→ **Exercise**: The output has to be the full set of records, reproduced exactly, minus any picture.

== Extracted records ==

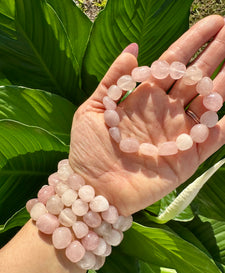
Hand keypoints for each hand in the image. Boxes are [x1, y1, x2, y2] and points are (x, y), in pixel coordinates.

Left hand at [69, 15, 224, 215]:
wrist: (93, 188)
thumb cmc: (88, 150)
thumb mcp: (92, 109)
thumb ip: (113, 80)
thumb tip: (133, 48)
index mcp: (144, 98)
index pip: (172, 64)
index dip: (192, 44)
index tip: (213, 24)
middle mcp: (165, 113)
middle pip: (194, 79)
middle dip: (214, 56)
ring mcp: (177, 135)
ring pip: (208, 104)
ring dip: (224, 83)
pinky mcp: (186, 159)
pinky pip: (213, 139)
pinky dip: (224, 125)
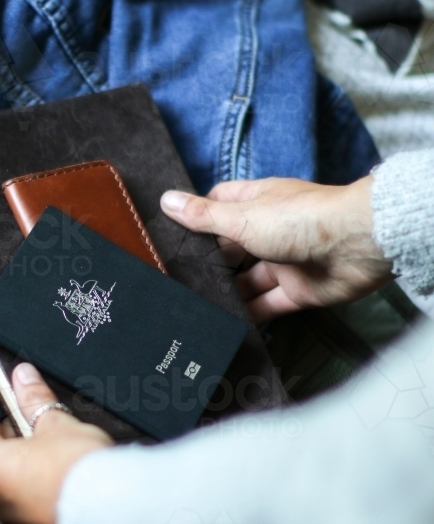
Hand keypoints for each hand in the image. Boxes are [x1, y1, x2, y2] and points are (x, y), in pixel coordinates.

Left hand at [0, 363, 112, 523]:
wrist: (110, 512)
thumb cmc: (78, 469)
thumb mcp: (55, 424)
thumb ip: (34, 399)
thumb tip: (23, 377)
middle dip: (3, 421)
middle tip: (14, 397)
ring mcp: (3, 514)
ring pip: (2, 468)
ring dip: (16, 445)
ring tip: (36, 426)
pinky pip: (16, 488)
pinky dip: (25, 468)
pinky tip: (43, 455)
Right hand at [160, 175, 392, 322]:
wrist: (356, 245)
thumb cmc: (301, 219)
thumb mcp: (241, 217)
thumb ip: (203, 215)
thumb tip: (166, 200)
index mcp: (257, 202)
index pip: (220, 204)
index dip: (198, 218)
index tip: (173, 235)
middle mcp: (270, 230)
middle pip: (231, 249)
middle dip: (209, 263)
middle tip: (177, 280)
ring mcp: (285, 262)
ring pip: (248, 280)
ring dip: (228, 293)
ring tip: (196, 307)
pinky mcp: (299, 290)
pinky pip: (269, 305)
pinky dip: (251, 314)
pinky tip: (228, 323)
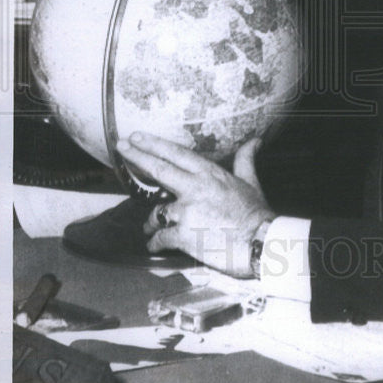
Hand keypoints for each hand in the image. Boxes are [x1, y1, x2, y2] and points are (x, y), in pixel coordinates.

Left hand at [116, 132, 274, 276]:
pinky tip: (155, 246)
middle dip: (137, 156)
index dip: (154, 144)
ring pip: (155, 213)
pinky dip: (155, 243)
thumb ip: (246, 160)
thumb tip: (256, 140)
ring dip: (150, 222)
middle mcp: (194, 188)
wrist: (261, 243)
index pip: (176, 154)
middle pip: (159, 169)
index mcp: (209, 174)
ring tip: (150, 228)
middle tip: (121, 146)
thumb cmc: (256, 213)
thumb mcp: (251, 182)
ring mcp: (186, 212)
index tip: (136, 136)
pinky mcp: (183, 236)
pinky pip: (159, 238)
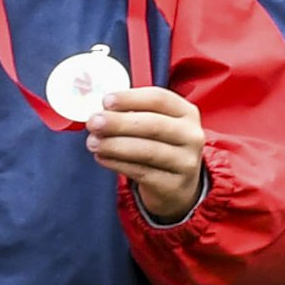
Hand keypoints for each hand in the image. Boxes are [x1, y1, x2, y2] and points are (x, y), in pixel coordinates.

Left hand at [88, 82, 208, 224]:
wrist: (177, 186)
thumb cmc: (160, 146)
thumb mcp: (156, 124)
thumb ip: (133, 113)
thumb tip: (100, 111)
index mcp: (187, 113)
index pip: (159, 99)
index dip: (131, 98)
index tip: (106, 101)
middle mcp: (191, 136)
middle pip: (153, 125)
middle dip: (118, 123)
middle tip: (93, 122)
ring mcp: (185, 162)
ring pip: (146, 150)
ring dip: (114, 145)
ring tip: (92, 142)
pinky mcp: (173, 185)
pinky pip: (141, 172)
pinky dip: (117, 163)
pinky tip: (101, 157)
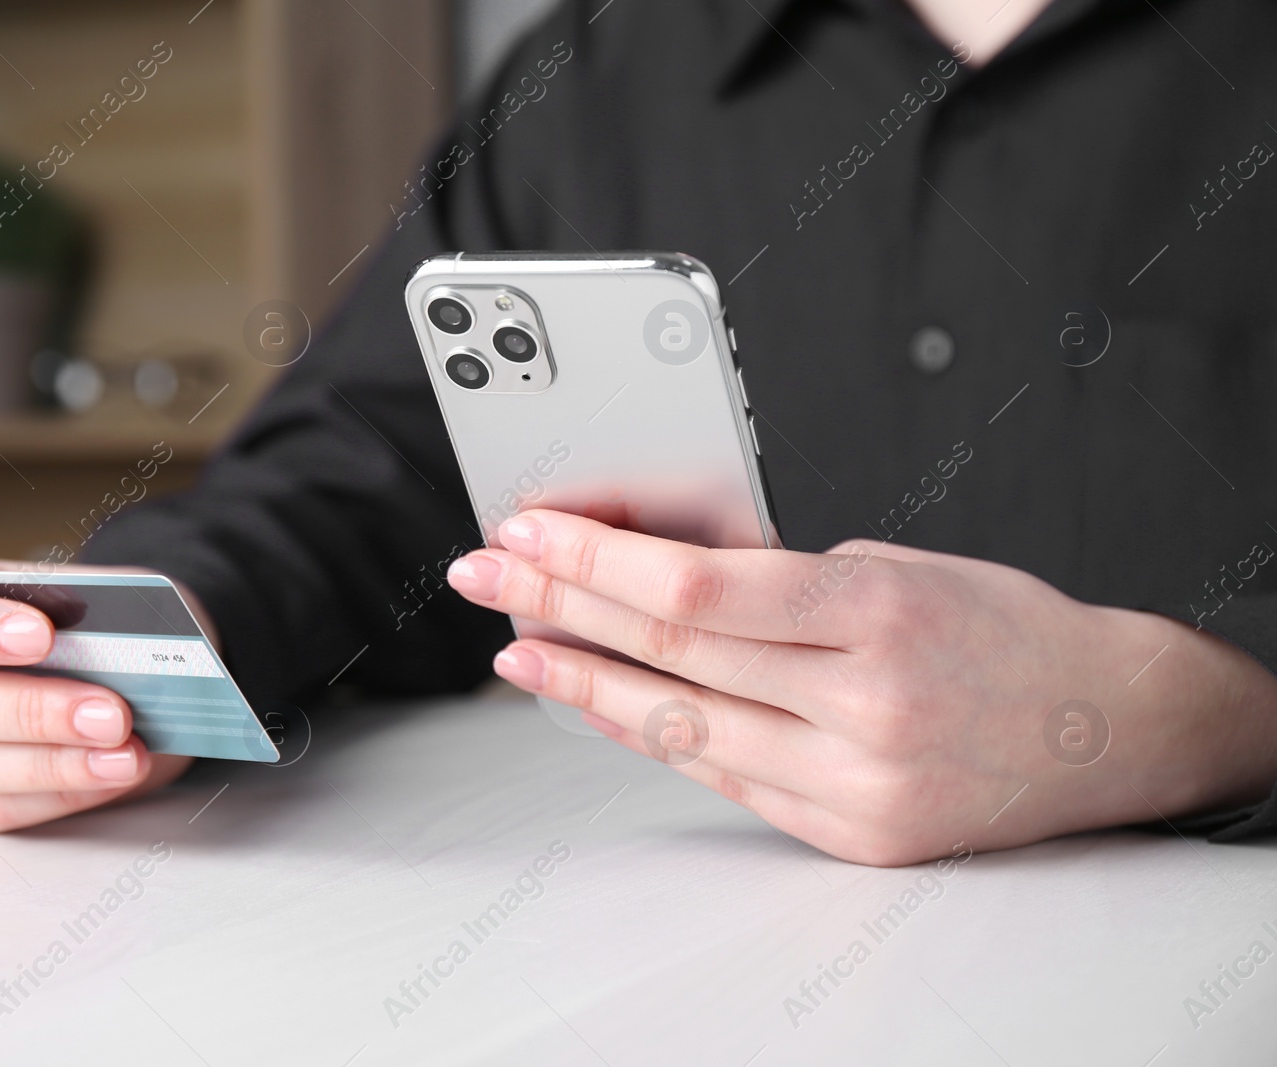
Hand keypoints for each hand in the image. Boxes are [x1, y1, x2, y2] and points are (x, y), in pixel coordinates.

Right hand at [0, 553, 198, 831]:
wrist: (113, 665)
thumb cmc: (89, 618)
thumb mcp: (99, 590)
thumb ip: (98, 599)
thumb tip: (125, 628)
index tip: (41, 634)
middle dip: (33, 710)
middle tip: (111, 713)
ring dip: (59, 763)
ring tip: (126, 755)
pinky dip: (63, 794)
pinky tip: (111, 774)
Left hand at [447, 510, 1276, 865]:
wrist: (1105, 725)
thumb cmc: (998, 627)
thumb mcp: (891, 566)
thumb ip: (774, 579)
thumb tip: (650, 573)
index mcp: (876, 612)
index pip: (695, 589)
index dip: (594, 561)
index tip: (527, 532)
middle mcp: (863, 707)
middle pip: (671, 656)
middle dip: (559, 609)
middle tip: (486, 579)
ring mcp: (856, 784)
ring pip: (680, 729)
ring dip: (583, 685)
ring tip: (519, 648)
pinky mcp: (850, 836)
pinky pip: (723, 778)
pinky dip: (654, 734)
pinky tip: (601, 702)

===

→ **Output below**:
Hand keypoints for each hand in the image. Boxes are [x1, y1, x2, y2] and points are (x, y), in pixel coordinates.

Left hand at [69, 15, 224, 215]:
wrist: (93, 188)
thumb cmc: (88, 150)
thumb mcp: (92, 109)
thumb ip: (113, 80)
thumb tip: (133, 48)
index mcp: (144, 98)
index pip: (172, 64)
index dip: (192, 44)
index tip: (213, 24)
middle mcp: (165, 113)
middle pip: (194, 79)
middle dip: (214, 56)
ring mcp: (177, 135)
ring pip: (208, 104)
ring dip: (224, 83)
pinky mcp: (186, 159)
pinky pip: (213, 139)
pinky dip: (224, 125)
Hand keypoints for each hand in the image. Boxes are [x1, y1, x2, y2] and points are (x, y), in pixel coordinates.

Left hand at [0, 363, 112, 523]:
wrist: (110, 512)
thumb cmc: (78, 469)
thumb mcp: (55, 424)
thumb ip: (34, 399)
thumb tip: (23, 377)
middle dip: (3, 421)
middle tip: (14, 397)
ring mcp: (3, 514)
ring pip: (2, 468)
ring dip: (16, 445)
ring tip: (36, 426)
pinky pip: (16, 488)
pinky dip: (25, 468)
pinky tip: (43, 455)
Right hand at [160, 175, 392, 322]:
wrist: (356, 245)
thumb cmc: (301, 219)
thumb mcp: (241, 217)
thumb ip: (203, 215)
thumb tip: (166, 200)
index mcp: (257, 202)
index pip: (220, 204)
index dip: (198, 218)
index tip: (173, 235)
middle mcp: (270, 230)
middle pip: (231, 249)
middle dip: (209, 263)
middle tip: (177, 280)
ring mcp: (285, 262)
ring pip: (248, 280)
ring dip: (228, 293)
ring tip: (196, 307)
pinky mcp: (299, 290)
pinky pip: (269, 305)
pinky dip: (251, 314)
pinky tip: (228, 323)
Hand keypoints for each hand in the image. Boxes are [x1, y1, x2, y2] and points are (x, y), in pixel coordinates.

Left hand at [116, 132, 274, 276]:
pinky tip: (155, 246)
middle dip: (137, 156)
index dip: (154, 144)
ring pip: (155, 213)
pinky dip: (155, 243)
thumb ip: (246, 160)
thumb tip: (256, 140)
ring dip: (150, 222)
middle mcp: (194, 188)
wrist: (261, 243)
index pip: (176, 154)
middle pip: (159, 169)
index mcp: (209, 174)
ring tip: (150, 228)
middle tip: (121, 146)
thumb cmc: (256, 213)
thumb mcp: (251, 182)
ring mcp: (186, 212)
index tip: (136, 136)
pinky mcp: (183, 236)
pinky pip: (159, 238)
Hand keypoints for each hand in the image. Boxes are [x1, y1, x2, y2] and points are (x, y), in pixel coordinates.

Left hand at [88, 82, 208, 224]:
wrist: (177, 186)
thumb cmc: (160, 146)
thumb mcp: (156, 124)
thumb ip: (133, 113)
thumb tip: (100, 111)
index mcp: (187, 113)
index pip: (159, 99)
index dip: (131, 98)
index tip: (106, 101)
middle mcp: (191, 136)
middle pip: (153, 125)
middle dip: (118, 123)
middle tip: (93, 122)
ring mcp: (185, 162)
ring pip: (146, 150)
ring dip: (114, 145)
ring tip: (92, 142)
pinky mcp: (173, 185)
pinky pip: (141, 172)
pinky dip: (117, 163)
pinky tip: (101, 157)
Hand keypoints for each hand in the image. Boxes are [x1, y1, x2, y2] and points are (x, y), in pixel coordinates.

Right hand at [0, 553, 198, 831]:
wrist: (113, 665)
thumb cmc: (89, 618)
thumb mcp: (99, 590)
thumb ip: (98, 599)
thumb tip: (125, 628)
index tip: (41, 634)
middle dip: (33, 710)
middle tip: (111, 713)
ring dip: (59, 763)
ring tip: (126, 755)
pinky dip: (63, 794)
pinky tip: (111, 774)
Left hand at [447, 510, 1276, 865]:
wrist: (1105, 725)
thumb cmc: (998, 627)
thumb mcp: (891, 566)
thumb ip: (774, 579)
thumb tip: (650, 573)
index mcp: (876, 612)
index pip: (695, 589)
index dip: (594, 561)
index tip: (527, 532)
middle mcp: (863, 707)
middle pip: (671, 656)
middle dip: (559, 609)
middle tip: (486, 579)
ring mcp: (856, 784)
ring pip: (680, 729)
ring dip: (583, 685)
ring tip: (519, 648)
pinky mcp: (850, 836)
pinky pip: (723, 778)
pinky dip: (654, 734)
pinky tip: (601, 702)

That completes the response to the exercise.